Tuesday, December 1, 2009

Now I know what to get Michael for Christmas - a dream dictionary! :)

This morning Michael came down to the living room a little earlier than usual. His eyes - which are the only part of his face I ever see - spoke of nightmares.

"Mom..." he said tentatively, sitting down on the couch beside me and my knitting equipment. "You've read one of those dream dictionaries front to back, right?"

"DID YOU HAVE A NIGHTMARE?" I exclaimed, dropping my knitting. This was extremely shocking because Michael has not had a dream he could remember since he was three and he dreamt this evil psychiatrist with a trenchcoat and a chubby face with a few remnants of beard was chasing him. I remember this because one week later, he donned the mask. I also remember it because oddly enough, the evil psychiatrist turned out to look exactly like one of Edna's more recent husbands, Dr. Sam Loomis. Which is weird because he is also a psychiatrist.

"No," said Michael quickly. "I did not have a nightmare. I had a dream, is all. Jesus Fudge."

"Watch your language."

"Man, whatever."

So I'm all, "What was your dream about?"
Michael looked profoundly disturbed for a moment. And then suddenly he started talking, and it all spilled out. "Mom, I had a dream I was twenty-one and I broke out of a mental institution on Halloween and then Edna's husband was chasing me and then I killed people and then I got caught and I got shot six times but it didn't hurt because it was a freaking dream and I just got up and walked away!"

I smiled at him. This was the most emotion I’ve seen in Michael’s eyes probably since he yelled the shit out of Sella Bwan this one time. “Hon, it was just a dream. Now, you know that’s never going to happen.”

“HOW?”

“Because Edna’s husband would never chase you, you would never kill anyone, and I would never have you committed in the first place."

The look in Michael’s eyes clearly stated he doubted all three of these statements. I ignored this and went into the kitchen to make some grilled cheese. Turns out Jason Vrees likes grilled cheese better than pancakes. Whodathunk? Jason Vrees went home yesterday, but still, this restores some of my faith in my most beloved breakfast item and my ability to successfully cook meals.

On his way out the door to catch the bus, Michael informed me that he would be staying late at school to work on a project.

“Oh, you’re such a hard worker,” I said. “Which project?”

Michael grinned. “English movie thing with Jason and Freddy.

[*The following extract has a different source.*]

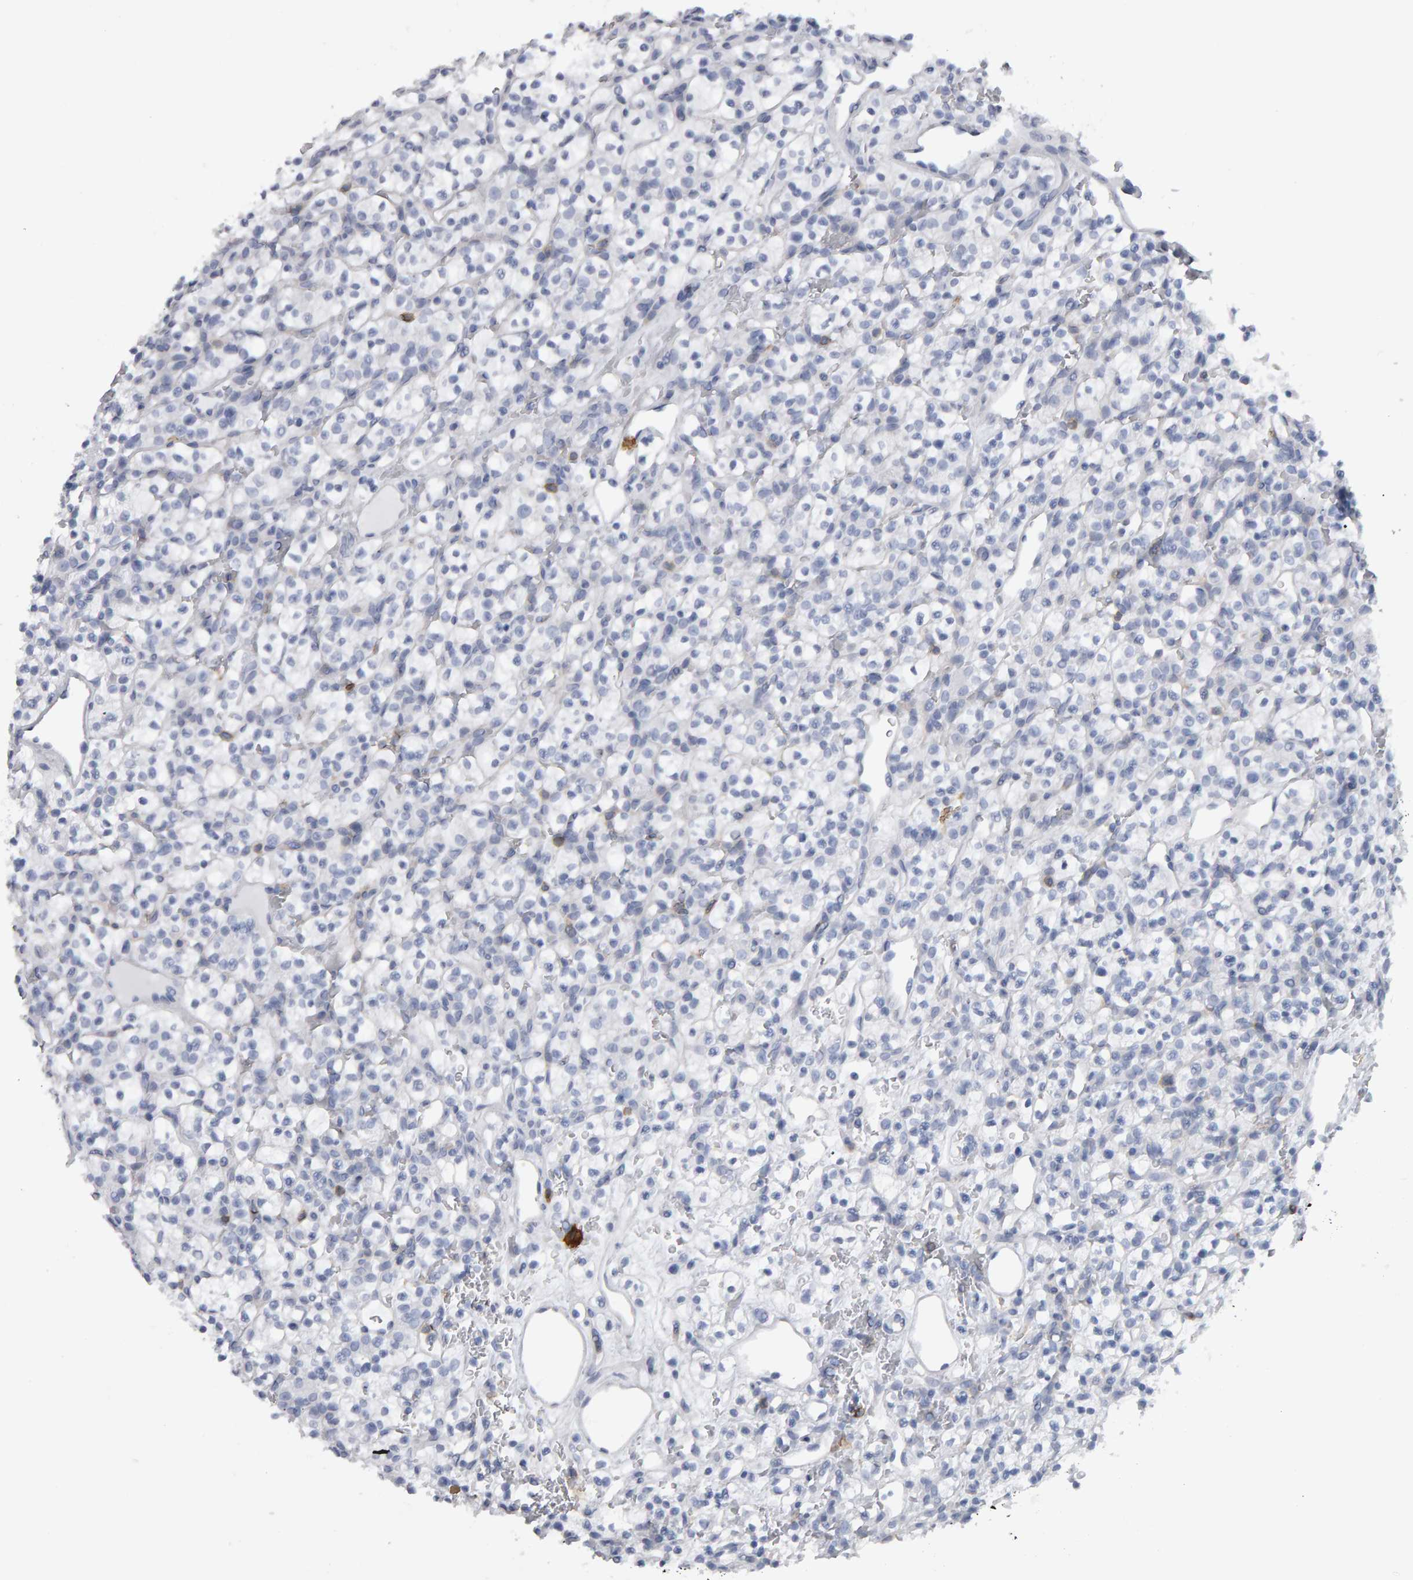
{"staining": {"intensity": "negative", "quantity": "none", "location": "none"}, "tissue": "renal cancer", "cell_type": "Tumor cells", "image_type": "cancer", "snomed": [{"axis": "morphology", "description": "Adenocarcinoma, NOS"}, {"axis": "topography", "description": "Kidney"}], "caption": "Tumor cells show no significant protein positivity in renal cancer (adenocarcinoma).", "gene": "CD38", "patient": {"sex": "female", "age": 57}}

We’re filming ‘Freddy vs. Jason 3.5’ today. It might take a while. Don’t expect me home until 7-ish.”

“Okay honey. You have lunch money?”

“Yeeeesss, moommm...”

“By the way, did you get your results for the cooking project yet?”

Michael slowly turned his head to the side. This is what he does when he is confused. Personally, I think he may have a neurological imbalance of some sort. Then he was all, “Oh, that. Yeah, I got an A-.”

“Well that’s good!”

“Yeah, she said I would have gotten an A+, but I guess I forgot to use the damn peanuts. Oh well. Anyway, how the hell did you know about my cooking project?”

I trudged back into the living room. “Have a nice day at school, honey!”

1 comment:

  1. Oh, that is a good idea Gertie. Though, do you think he'll use it often? I'm still unsure what to get Michael for Christmas, I would have gotten him a new mask but I know how much you hate his mask. What would you suggest? Rachel thinks I should get him a new state of the art video camera considering all of the films him and his friends make. And of course Melanie thinks I should just get him cookies. Oh, wait, she wants to tell you something herself.

    sdkjfklj weol awaw; dfvc dfbmrtiubv 3w4etg

    She is telling you that she misses you and we have to get together for coffee soon.